It’s easy to be skeptical when the jazz community raves unanimously about a player, particularly when she’s the sax player for Beyonce. There have been many great “sidemen” unable to lead their own show.
Tia Fuller put all that to rest once again Friday night in Schenectady — as she also did this summer at the Saratoga Jazz Fest — at the second show of the season for “A Place for Jazz,” held at the First Unitarian Society.
Fuller and her quartet play high-minded, complex and physically aggressive jazz. You think you grasp the song, then they get away from you, leaving you empty handed. They returned to the melody for a quick moment, offering a “you are here” moment, then they zipped away again in cloud of dust.
She is the granddaughter of Capital Region bassist Bill Fuller, to whom she dedicated the show. “Play from the heart, and play something people know,” he once told her. She definitely did the former, her eyes shut while she played, blowing at times with all her might and fingering the horn keys as fast as she could.
Her sister Shamie Royston played piano, and Shamie’s husband Rudy Royston played the drums. This family combo must make for interesting travel on the road. She pointed out some cousins, aunts and uncles in the seats. At intermission Fuller hung out in the crowd talking to everyone like a family reunion.
While Fuller seemed to pull excitement from a hat whenever she wanted with her horn, my favorite parts were when the trio played without her, led by pianist Royston and bassist Mimi Jones. Easier to follow as a trio, they swooped around the dome less like three separate tracks, and more like a 3-D motion of sound that came your way in rhythmic but unsteady waves.
She played originals like “Clear Minds,” and “Decisive Steps,” the title track from her latest, as well as classics like “Body and Soul.”

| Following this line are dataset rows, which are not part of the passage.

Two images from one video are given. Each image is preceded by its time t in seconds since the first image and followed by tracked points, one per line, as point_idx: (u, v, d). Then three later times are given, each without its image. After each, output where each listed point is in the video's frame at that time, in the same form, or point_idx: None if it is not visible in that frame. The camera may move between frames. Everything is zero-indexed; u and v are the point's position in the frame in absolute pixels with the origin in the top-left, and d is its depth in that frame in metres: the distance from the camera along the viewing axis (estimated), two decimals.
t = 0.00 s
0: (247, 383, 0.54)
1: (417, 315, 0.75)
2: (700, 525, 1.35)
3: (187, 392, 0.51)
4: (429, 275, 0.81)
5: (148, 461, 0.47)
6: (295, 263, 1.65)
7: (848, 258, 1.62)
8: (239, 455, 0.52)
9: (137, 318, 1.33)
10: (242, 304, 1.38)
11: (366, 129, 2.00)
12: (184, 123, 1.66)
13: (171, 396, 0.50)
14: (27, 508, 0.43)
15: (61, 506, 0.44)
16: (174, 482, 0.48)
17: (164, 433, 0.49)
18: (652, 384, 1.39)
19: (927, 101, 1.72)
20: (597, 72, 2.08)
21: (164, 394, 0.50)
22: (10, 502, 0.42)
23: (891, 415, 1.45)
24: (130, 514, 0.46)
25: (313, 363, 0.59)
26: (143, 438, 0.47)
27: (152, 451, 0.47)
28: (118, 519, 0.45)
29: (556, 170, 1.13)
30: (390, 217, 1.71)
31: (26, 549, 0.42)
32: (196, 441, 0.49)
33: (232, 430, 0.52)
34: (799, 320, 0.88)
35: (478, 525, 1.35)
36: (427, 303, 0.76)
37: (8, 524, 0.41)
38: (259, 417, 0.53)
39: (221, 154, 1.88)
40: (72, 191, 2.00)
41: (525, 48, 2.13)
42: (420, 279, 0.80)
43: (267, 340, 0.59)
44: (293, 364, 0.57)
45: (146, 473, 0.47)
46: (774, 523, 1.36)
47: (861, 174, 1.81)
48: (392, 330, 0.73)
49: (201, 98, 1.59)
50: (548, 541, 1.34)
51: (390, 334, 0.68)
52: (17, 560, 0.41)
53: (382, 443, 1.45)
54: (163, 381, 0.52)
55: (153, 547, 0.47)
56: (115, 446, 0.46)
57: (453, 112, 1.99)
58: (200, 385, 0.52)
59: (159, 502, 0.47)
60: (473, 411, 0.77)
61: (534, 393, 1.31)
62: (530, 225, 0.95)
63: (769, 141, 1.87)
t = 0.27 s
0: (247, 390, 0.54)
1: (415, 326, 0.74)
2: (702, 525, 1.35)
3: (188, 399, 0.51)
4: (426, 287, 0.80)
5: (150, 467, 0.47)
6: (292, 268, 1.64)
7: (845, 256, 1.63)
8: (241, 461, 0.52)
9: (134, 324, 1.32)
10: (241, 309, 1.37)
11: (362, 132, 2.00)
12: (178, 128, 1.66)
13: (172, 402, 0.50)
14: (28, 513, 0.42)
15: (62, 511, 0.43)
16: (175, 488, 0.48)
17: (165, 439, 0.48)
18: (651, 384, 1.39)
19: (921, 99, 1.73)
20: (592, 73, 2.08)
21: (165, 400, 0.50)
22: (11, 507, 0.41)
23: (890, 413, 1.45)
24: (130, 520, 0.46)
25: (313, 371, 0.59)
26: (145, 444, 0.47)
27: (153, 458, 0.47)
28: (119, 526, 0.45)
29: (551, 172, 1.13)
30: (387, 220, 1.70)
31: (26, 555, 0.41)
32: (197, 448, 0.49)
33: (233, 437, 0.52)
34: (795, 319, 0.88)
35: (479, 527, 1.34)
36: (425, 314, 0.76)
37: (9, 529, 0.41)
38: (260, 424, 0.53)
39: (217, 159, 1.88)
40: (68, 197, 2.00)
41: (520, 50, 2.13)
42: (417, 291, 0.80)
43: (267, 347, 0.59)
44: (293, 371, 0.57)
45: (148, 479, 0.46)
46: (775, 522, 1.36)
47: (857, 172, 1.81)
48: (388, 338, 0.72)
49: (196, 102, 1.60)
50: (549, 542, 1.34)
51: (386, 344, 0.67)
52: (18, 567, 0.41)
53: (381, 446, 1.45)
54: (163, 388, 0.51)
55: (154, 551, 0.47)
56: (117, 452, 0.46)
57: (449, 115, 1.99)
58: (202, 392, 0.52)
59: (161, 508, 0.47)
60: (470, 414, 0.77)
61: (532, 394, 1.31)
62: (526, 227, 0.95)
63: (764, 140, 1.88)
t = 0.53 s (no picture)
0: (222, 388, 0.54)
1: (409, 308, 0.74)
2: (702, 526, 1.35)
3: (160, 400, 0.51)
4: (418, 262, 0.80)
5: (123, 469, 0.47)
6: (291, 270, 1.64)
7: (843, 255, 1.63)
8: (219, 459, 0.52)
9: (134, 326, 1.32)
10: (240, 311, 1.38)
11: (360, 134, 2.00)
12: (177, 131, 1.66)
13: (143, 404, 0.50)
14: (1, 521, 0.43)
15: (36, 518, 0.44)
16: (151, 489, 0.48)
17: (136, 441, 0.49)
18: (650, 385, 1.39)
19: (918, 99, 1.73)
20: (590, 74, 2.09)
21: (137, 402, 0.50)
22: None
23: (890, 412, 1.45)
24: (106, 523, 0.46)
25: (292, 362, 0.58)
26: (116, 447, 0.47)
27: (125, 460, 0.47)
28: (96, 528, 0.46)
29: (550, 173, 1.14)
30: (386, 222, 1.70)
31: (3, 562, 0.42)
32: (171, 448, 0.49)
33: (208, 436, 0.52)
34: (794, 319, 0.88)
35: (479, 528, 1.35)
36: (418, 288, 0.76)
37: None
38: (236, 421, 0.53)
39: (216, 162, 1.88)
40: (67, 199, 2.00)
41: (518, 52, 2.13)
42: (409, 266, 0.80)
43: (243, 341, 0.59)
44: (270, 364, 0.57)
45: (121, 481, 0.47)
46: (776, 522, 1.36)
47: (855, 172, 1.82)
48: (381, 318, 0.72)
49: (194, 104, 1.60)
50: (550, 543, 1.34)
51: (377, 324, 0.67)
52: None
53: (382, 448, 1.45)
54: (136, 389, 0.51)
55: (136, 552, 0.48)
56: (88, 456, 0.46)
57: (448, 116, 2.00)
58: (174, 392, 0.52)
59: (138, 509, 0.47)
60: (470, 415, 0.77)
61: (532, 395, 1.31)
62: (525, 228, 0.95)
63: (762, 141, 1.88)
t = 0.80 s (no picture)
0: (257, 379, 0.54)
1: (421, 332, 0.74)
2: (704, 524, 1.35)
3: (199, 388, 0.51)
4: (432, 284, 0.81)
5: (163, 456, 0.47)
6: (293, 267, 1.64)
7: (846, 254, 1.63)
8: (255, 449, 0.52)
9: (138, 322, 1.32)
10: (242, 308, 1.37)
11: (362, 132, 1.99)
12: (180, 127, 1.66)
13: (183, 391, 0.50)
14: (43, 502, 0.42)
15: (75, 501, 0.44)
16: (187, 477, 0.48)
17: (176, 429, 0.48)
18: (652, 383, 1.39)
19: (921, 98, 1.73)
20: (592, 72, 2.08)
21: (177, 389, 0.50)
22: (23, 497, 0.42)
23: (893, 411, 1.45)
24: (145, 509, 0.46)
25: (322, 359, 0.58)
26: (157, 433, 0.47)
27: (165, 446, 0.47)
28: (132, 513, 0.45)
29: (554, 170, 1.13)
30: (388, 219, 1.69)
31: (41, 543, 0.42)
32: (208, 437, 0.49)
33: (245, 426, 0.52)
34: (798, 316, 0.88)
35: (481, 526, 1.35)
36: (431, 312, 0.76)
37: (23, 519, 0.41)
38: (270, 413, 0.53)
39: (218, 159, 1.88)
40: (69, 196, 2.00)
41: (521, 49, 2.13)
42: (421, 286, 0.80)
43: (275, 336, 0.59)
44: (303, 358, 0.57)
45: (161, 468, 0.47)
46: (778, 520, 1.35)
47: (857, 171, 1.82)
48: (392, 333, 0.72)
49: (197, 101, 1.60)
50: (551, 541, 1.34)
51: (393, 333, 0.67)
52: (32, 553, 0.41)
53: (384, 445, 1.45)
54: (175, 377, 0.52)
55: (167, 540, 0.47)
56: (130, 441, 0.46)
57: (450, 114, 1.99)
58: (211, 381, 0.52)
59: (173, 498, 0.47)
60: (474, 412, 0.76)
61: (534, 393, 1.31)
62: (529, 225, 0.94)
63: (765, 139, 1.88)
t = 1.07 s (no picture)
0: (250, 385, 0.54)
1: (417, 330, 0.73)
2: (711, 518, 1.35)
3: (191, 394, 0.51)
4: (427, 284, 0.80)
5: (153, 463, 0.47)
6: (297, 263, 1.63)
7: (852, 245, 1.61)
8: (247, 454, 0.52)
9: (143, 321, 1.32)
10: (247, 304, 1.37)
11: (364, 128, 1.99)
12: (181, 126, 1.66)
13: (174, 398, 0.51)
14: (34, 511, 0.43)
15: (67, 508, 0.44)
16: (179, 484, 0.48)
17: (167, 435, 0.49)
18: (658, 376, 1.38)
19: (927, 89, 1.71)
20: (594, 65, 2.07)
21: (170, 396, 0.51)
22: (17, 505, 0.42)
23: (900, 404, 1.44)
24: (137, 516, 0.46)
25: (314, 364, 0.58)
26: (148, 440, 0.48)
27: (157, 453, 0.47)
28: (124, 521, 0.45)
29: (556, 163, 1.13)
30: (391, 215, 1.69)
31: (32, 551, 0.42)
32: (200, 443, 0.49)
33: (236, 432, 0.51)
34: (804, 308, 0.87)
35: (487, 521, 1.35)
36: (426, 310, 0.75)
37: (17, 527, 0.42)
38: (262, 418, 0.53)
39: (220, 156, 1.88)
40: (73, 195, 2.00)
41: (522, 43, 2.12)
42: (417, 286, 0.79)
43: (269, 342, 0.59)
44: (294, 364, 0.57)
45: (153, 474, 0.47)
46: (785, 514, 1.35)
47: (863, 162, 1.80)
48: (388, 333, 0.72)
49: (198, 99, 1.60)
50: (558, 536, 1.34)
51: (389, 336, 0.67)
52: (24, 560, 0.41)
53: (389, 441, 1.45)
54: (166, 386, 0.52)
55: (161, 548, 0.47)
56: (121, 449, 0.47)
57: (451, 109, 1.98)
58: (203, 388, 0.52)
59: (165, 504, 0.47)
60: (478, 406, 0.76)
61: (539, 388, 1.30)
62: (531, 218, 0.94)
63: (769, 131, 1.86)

She opened the second set with Charlie Parker’s boppy “Billie’s Bounce,” the first mid-tempo swing tune of the night, which they delivered nicely. Interestingly, Royston stayed off the piano during Fuller’s solo, giving the three others more room to frolic.

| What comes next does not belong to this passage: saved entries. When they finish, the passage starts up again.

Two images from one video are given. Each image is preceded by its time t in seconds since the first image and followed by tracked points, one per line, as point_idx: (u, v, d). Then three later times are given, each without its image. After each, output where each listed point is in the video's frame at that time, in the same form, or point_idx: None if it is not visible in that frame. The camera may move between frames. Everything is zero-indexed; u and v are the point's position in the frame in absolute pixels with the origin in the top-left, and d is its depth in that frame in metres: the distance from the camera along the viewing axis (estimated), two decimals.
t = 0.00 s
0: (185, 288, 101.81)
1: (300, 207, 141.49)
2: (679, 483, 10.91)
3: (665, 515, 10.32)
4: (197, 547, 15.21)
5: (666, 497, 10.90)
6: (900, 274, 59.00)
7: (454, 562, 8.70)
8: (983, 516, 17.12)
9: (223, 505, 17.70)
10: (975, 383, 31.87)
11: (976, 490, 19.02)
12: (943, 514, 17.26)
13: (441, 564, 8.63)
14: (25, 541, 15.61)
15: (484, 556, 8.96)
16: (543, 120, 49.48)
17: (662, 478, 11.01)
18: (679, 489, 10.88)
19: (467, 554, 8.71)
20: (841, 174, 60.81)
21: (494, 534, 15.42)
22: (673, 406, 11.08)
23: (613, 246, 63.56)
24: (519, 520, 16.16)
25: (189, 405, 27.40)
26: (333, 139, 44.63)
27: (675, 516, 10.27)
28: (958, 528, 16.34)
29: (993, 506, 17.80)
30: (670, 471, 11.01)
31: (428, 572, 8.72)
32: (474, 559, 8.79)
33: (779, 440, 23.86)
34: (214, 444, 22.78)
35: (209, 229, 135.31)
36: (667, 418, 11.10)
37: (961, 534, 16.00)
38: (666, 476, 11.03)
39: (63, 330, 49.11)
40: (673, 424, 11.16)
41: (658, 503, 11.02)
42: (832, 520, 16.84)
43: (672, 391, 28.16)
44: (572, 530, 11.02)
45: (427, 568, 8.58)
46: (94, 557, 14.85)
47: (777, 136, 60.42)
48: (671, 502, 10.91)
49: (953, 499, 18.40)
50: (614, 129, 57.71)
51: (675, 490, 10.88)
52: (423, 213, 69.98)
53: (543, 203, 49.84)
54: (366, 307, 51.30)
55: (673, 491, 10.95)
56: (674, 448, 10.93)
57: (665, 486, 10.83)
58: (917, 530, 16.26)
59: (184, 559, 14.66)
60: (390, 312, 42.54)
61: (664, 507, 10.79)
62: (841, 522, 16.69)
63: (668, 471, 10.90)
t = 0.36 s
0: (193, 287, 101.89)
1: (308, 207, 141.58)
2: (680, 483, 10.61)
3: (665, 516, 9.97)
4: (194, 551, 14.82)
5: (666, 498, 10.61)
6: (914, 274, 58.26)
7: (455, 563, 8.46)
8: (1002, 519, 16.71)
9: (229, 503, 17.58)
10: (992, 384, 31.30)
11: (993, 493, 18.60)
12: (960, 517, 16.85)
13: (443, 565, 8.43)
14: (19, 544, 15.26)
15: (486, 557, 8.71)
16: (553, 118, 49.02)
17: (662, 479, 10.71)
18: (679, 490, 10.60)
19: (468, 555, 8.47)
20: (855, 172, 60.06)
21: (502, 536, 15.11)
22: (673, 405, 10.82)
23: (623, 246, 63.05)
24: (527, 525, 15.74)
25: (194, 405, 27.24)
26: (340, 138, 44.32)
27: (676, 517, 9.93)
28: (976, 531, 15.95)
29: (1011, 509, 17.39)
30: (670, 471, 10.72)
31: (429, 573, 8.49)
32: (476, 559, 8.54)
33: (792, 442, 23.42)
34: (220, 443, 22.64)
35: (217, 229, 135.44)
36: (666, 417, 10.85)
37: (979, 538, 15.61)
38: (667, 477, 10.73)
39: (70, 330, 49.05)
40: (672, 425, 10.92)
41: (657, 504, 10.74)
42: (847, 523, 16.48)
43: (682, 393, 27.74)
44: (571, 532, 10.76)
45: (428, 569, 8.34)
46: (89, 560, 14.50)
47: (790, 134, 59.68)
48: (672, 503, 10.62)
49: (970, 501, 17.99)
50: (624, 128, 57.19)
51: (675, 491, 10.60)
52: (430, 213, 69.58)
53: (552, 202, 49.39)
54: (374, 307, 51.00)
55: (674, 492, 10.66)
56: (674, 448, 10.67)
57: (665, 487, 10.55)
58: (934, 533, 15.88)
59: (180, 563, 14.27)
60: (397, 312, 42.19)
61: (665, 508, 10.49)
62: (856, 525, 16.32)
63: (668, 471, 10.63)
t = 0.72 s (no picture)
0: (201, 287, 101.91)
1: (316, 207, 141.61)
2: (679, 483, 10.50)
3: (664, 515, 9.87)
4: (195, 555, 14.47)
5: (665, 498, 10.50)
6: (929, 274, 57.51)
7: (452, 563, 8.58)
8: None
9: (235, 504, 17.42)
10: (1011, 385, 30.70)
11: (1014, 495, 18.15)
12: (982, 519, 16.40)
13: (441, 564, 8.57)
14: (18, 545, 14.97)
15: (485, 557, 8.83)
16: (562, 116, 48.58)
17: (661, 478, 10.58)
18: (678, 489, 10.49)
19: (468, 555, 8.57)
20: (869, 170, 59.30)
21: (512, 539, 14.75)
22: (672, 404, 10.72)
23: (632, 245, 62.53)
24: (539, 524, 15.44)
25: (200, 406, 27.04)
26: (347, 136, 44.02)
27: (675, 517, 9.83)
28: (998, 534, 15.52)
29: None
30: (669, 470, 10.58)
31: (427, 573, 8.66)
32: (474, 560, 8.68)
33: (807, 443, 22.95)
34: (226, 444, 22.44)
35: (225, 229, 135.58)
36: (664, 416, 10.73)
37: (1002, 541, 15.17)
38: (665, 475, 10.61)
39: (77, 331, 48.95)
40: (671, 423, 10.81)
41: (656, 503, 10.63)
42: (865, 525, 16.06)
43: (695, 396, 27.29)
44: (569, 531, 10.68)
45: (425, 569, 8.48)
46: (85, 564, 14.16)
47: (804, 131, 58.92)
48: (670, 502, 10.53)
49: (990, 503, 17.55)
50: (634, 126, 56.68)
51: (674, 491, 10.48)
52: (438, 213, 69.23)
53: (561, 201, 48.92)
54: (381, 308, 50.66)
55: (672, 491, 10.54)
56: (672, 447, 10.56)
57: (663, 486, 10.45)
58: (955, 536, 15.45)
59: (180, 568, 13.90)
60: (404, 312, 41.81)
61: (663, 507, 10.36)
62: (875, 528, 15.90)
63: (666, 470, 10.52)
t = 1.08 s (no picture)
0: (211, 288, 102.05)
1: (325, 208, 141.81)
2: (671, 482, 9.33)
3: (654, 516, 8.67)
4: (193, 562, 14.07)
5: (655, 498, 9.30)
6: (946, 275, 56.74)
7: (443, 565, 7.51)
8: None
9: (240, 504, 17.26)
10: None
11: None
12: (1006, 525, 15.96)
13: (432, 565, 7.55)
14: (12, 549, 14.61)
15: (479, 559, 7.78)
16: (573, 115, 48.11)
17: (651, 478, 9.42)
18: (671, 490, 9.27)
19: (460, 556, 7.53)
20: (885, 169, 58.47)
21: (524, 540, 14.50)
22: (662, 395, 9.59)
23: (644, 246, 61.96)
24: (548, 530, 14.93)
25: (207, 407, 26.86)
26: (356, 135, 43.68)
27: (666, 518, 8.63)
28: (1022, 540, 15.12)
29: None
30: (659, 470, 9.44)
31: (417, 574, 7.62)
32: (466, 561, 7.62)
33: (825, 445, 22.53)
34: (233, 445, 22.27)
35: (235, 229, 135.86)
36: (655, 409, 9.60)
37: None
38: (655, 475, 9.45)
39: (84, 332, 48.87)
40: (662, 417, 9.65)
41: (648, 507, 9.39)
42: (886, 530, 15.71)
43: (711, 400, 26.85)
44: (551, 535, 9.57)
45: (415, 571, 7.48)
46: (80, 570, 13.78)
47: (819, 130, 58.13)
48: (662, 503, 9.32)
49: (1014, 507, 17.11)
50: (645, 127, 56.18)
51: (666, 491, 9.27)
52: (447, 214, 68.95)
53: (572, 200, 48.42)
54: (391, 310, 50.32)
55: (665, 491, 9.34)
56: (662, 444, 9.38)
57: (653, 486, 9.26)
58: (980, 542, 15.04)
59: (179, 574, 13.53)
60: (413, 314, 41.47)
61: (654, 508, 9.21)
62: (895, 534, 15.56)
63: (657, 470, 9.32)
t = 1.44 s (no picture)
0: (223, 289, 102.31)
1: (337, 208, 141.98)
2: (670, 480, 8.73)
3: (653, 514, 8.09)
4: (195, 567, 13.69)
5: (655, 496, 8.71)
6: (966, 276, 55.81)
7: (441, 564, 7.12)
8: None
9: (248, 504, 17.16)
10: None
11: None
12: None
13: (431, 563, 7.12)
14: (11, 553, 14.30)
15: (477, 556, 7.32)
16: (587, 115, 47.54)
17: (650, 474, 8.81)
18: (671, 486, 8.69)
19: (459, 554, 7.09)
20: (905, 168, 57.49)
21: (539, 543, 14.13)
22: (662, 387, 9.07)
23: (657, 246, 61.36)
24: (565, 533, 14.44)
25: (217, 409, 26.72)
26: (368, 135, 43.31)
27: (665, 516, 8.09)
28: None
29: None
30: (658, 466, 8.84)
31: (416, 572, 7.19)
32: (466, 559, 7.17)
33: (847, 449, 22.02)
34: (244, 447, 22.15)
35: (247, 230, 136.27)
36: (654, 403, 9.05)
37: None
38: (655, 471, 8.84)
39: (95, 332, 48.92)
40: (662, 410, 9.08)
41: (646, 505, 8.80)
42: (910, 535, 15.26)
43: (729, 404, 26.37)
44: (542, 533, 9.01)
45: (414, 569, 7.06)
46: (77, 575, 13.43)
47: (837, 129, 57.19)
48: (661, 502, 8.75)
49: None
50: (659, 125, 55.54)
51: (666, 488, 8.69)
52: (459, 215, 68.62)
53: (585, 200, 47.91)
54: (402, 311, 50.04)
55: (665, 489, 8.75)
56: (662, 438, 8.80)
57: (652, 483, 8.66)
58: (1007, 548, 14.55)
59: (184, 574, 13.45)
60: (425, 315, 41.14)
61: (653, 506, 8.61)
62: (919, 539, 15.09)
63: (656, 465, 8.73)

When Royston took her piano solo, she began with sparse phrasing for a few rounds before falling in to her own style of sweeping, melodic chords and ideas spanning full verses. As you can guess, drummer Royston reacted biggest and best to his wife’s solos through the night.
Drummer Royston took several lengthy solos. He’s a smooth and frantic drummer, filling time with more time. He is a busy player and little happens without him on the case.
“He’s got the hardest job,” Fuller said of Royston midway through the show. “He has to travel with three women.”
She asked us politely at the beginning of the show to “sit back and let us take you on this journey.” Some of us rode with her most, if not all, the way, and some of us wanted to soar on her modern adventures but lacked the ear and training.
She holds her audience to a high standard — ironic, given her Beyonce association — but I’d bet most in the room will take up the challenge again when she returns to the region.